- Origin: Indianapolis, Indiana, U.S.
- Genres: Jazz, Funk
- Years active: 1963–1971
- Past members: Clifford Palmer; Dewayne "Funky Buzzard" Garvin; James Bell; Richard Ball; James Brantley; James Boone; James “Porkchop” Edwards; Clifford Ratliff; Richard Corbin;

= The Highlighters =

U.S. funk band in the 1960s and 1970s

The Highlighters was a funk band from the U.S. city of Indianapolis with minor hits in the late 1960s and early 1970s.

== History ==
The Highlighters was originally formed in 1963 by jazz musicians at Crispus Attucks High School in Indianapolis, Indiana. After three of the band members were drafted to fight in the Vietnam War, the band reorganized as a funk band with new members. Their songs Poppin Popcorn and The Funky 16 Corners were regional hits in Indiana.

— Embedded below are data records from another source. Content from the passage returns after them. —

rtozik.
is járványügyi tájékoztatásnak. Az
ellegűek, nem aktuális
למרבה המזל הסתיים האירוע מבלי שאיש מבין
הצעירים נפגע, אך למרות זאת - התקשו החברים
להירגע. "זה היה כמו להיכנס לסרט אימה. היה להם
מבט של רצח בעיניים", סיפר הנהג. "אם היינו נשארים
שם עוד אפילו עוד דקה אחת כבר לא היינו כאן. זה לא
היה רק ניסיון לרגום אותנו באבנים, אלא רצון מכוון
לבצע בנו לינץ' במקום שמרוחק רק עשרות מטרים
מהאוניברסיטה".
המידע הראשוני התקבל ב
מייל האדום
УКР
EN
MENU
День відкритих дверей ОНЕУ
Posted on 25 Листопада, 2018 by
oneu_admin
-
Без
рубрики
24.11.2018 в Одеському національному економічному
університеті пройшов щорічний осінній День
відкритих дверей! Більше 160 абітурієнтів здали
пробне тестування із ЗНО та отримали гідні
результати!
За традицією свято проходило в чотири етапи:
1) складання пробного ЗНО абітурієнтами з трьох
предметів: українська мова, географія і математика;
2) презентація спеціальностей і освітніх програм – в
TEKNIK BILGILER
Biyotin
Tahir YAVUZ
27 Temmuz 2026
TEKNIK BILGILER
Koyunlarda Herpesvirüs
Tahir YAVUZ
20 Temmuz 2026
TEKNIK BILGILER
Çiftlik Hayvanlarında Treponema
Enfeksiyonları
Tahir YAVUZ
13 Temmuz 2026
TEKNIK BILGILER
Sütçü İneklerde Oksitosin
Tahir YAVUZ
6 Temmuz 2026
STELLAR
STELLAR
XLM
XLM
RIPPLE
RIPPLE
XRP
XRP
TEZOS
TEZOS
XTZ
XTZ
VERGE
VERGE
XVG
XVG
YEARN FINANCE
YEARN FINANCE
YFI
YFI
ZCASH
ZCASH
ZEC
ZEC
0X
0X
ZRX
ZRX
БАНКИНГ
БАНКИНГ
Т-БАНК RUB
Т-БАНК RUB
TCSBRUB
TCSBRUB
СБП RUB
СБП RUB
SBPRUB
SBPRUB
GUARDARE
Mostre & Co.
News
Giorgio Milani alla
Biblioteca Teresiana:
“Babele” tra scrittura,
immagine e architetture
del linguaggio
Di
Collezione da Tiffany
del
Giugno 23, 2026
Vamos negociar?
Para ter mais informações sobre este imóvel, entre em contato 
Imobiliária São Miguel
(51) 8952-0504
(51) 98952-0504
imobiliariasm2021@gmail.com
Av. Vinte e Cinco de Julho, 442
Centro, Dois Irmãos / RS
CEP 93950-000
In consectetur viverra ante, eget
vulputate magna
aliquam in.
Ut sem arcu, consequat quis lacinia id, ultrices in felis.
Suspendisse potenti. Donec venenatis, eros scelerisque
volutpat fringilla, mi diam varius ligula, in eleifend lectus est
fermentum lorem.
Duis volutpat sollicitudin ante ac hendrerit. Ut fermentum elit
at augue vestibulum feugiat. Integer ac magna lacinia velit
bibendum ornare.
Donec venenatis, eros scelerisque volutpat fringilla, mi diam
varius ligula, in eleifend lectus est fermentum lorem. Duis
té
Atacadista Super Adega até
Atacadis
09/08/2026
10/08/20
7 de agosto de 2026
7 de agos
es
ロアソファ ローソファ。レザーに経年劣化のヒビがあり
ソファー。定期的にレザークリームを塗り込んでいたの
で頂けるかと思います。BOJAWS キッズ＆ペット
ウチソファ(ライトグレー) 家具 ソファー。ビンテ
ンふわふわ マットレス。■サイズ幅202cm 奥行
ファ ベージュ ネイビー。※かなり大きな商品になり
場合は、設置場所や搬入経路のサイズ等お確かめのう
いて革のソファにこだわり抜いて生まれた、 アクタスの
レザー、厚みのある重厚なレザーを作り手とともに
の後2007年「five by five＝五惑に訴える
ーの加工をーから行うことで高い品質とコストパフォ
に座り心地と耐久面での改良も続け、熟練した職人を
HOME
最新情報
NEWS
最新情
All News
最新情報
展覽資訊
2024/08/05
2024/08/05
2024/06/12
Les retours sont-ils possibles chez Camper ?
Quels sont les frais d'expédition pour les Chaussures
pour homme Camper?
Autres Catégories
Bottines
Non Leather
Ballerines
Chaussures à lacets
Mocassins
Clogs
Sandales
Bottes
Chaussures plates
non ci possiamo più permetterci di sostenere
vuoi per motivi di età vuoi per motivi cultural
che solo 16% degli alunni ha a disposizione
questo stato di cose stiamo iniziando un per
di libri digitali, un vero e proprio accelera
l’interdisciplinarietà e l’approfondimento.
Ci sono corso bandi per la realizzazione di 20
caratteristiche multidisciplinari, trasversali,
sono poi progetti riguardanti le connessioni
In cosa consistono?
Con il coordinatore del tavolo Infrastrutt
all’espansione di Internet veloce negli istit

When the band's original drummer, James "Porkchop" Edwards, returned from Vietnam, he sought to rejoin. Conflict over this led to the band dissolving in 1971. Many of the band's members would continue in the music industry, like Dewayne "Funky Buzzard" Garvin, who would perform as a drummer for artists like Marvin Gaye. In 2010, trumpeter Clifford Ratliff was inducted into the Indianapolis Jazz Hall of Fame.

The band's songs were re-issued in the 1990s, and became popular with collectors. Funky 16 Corners was included on a 2001 compilation album of the same name. It was also featured on the soundtrack of the action movie Hit and Run (2012).